UPGRADVISOR: Early Adopting Dependency Updates Using Hybrid Program Analysis and Hardware Tracing
Yaniv David Columbia University, Xudong Sun Nanjing University, Raphael J. Sofaer Columbia University, Aditya Senthilnathan IIT, Delhi, Junfeng Yang Columbia University, Zhiqiang Zuo Nanjing University, Guoqing Harry Xu UCLA, Jason Nieh Columbia University, Ronghui Gu Columbia University
Applications often have fast-paced release schedules, but adoption of software dependency updates can lag by years, leaving applications susceptible to security risks and unexpected breakage. To address this problem, we present UPGRADVISOR, a system that reduces developer effort in evaluating dependency updates and can, in many cases, automatically determine which updates are backward-compatible versus API-breaking. UPGRADVISOR introduces a novel co-designed static analysis and dynamic tracing mechanism to gauge the scope and effect of dependency updates on an application. Static analysis prunes changes irrelevant to an application and clusters relevant ones into targets. Dynamic tracing needs to focus only on whether targets affect an application, making it fast and accurate. UPGRADVISOR handles dynamic interpreted languages and introduces call graph over-approximation to account for their lack of type information and selective hardware tracing to capture program execution while ignoring interpreter machinery.

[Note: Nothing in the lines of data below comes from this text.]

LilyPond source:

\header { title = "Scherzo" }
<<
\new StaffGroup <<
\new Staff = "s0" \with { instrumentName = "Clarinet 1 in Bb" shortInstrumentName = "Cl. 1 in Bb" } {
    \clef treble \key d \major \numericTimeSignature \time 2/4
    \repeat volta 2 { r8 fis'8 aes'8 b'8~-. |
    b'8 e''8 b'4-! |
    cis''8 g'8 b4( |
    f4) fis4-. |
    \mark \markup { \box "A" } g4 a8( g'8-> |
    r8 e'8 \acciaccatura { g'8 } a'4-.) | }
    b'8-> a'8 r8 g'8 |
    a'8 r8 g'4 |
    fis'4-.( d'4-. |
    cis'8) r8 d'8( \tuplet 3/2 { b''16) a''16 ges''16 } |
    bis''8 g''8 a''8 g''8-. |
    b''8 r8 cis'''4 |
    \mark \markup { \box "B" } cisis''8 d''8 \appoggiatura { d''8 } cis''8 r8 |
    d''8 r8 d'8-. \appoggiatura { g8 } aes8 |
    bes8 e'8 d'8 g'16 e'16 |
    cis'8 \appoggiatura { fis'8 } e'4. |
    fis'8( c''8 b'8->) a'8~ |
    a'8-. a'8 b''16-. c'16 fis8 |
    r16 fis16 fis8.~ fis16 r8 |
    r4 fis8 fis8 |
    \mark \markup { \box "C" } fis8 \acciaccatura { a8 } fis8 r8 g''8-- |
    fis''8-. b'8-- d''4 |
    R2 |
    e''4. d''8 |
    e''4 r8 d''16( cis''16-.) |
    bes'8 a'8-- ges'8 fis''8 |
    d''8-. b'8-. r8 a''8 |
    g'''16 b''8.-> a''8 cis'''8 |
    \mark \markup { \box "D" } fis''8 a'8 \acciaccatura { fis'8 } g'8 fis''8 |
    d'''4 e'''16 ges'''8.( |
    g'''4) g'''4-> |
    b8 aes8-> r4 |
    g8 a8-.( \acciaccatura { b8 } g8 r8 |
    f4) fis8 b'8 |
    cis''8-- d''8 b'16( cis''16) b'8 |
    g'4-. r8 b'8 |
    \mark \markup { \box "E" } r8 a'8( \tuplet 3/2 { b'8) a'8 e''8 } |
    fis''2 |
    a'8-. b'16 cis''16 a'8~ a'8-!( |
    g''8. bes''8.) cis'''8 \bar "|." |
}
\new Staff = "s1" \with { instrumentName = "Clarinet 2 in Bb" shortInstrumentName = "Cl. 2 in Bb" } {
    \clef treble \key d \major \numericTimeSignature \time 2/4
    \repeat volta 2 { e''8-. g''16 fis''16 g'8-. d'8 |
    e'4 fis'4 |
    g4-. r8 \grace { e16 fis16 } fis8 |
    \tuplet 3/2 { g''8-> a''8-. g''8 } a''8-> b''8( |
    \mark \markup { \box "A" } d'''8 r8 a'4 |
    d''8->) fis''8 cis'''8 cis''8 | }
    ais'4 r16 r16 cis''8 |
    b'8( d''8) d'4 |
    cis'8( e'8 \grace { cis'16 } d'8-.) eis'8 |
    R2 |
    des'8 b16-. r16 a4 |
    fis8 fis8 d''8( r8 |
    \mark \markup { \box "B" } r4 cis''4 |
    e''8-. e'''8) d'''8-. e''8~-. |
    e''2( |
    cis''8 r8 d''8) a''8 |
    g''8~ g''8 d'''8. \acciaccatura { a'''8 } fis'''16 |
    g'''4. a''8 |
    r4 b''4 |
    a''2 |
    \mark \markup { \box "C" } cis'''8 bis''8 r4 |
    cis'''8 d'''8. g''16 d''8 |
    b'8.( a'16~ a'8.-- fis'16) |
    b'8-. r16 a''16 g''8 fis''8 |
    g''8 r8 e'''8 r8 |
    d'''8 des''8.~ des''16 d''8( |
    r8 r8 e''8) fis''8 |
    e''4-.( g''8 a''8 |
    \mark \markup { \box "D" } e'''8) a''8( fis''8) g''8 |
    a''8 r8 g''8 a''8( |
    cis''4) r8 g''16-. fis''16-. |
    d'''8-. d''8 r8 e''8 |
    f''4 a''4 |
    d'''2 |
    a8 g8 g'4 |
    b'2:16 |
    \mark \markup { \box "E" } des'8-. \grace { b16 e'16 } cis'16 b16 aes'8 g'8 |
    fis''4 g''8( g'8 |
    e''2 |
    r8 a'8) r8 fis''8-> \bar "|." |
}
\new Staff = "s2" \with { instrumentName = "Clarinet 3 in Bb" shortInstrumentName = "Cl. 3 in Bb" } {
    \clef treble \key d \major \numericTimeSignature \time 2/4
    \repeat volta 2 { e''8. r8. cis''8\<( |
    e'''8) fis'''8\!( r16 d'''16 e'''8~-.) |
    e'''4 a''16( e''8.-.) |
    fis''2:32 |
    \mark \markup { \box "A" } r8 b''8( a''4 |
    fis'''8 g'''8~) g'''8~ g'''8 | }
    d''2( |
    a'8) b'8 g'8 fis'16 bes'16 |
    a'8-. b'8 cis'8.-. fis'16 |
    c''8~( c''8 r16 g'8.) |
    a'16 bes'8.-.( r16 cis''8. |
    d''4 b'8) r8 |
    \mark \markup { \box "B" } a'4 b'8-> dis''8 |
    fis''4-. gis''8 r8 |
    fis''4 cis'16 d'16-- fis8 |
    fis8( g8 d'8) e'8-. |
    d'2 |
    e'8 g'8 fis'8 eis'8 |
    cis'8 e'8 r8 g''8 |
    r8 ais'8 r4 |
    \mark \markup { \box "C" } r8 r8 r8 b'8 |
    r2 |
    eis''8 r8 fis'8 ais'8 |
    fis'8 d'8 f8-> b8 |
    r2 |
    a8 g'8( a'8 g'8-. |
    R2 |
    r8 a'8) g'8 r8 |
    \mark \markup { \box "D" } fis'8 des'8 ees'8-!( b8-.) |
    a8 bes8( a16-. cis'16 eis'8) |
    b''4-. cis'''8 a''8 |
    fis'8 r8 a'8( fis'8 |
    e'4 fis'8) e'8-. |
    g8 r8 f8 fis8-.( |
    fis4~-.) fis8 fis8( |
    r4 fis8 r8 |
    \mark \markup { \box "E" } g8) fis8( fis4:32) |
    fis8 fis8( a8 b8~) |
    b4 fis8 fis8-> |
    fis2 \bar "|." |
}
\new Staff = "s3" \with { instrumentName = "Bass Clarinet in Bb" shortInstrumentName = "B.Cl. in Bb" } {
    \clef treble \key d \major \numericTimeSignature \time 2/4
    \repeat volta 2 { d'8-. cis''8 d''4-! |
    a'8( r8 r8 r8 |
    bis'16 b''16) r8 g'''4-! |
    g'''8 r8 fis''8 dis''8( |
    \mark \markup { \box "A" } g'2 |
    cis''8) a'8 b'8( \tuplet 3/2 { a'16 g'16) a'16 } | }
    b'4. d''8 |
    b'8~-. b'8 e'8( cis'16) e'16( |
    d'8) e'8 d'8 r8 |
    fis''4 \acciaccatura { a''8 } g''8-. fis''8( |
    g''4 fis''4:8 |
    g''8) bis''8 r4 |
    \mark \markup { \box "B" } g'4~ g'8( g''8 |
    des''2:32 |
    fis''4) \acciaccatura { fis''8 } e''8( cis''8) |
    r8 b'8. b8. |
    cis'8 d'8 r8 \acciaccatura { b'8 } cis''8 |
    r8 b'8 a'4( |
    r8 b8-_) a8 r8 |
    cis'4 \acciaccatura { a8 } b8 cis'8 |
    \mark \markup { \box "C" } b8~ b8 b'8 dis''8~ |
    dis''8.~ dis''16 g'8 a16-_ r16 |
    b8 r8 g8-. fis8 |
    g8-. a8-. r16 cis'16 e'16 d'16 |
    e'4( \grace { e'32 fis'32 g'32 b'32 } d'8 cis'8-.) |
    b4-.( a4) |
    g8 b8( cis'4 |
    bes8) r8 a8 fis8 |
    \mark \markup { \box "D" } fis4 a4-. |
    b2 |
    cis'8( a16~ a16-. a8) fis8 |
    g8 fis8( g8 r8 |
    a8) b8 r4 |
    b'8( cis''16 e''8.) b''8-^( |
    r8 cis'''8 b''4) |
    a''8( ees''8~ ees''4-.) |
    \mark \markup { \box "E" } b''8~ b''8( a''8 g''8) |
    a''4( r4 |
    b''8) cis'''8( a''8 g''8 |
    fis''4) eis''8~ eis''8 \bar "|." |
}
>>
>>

We have implemented UPGRADVISOR for Python and evaluated it on 172 dependency updates previously blocked from being adopted in widely-used open-source software, including Django, aws-cli, tfx, and Celery. UPGRADVISOR automatically determined that 56% of dependencies were safe to update and reduced by more than an order of magnitude the number of code changes that needed to be considered by dynamic tracing. Evaluating UPGRADVISOR’s tracer in a production-like environment incurred only 3% overhead on average, making it fast enough to deploy in practice. We submitted safe updates that were previously blocked as pull requests for nine projects, and their developers have already merged most of them.